Ricardo Miró Denis was born on November 5, 1883 in Panama City, at that time the capital of the Sovereign State of Panama, a federal state of the United States of Colombia. He was the son of Ricardo Miró Tuñón and Mercedes Denis de Miró. He is also the grandson on his father's side of Gregorio Miró Arosemena, one of the presidents of the Sovereign State of Panama. He was also the nephew on his mother's side of the poet Amelia Denis de Icaza.

From a very young age he was orphaned by his father. At the age of fifteen he traveled to Bogotá, upon being expelled from his hometown to do his studies, however he returned to Panama due to the War of a Thousand Days in 1899. He published his first verses in the magazine El Heraldo del Istmo. , where he worked for 10 years. In 1906 he married Doña Isabel Grimaldo, the following year, he founded and directed the magazine Nuevos Ritos. He then traveled to Spain and between 1908 and 1911 he held the position of consul in Barcelona. In 1909 he published his poem Homeland , where he highlights the nostalgia he feels when he is far from his homeland.

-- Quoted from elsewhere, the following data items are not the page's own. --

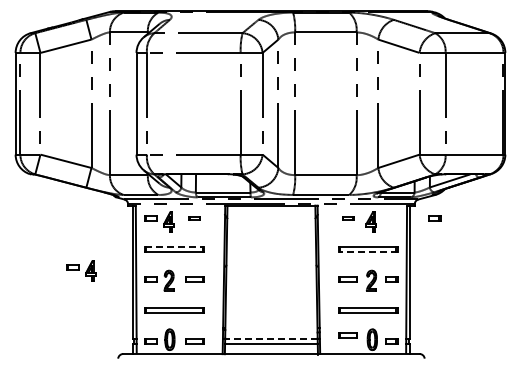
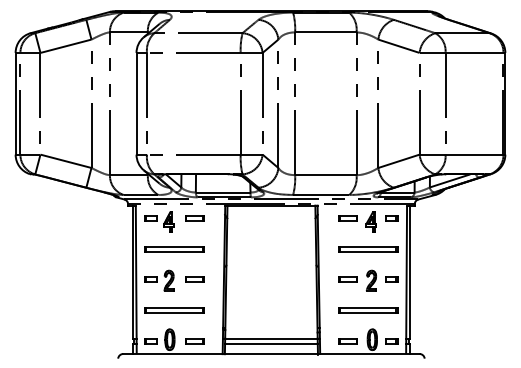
part at (194, 218) size: 13x5 px -> 20x7 px
part at (348, 218) size: 13x5 px -> 20x7 px
part at (434, 218) position: (434, 218) -> (391, 218)
line at (174, 246): dashed -> solid
line at (367, 251): dashed -> solid
part at (81, 270): present -> none
part at (347, 335) position: (347, 335) -> (347, 341)
line at (270, 338): dashed -> solid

Due to the fame of his works, poetry and story contests were held to commemorate Ricardo Miró Denis. Currently in Panama they continue to remember his work and effort that led him to be very famous.

Works

  • Preludes (1908).
  • On high night (1910)
  • Second preludes (1916).
  • The legend of the Pacific (1919).
  • Flower of Mary (1922).
  • Patriotic Verses and School Rectations (1925).
  • Silent roads (1929).
  • The poem of reincarnation (1929).

He also wrote poems such as:

  • The last seagull (1905).
  • Homeland (1909).
  • A Portobelo (1918).
  • Your eyes
  • Loneliness sick
  • First night

He also wrote stories that he never published in book form, but that appeared in local newspapers and magazines.

For his work as a poet, the Ricardo Miró Prize has been posthumously commemorated, which values exponents of Panamanian literature.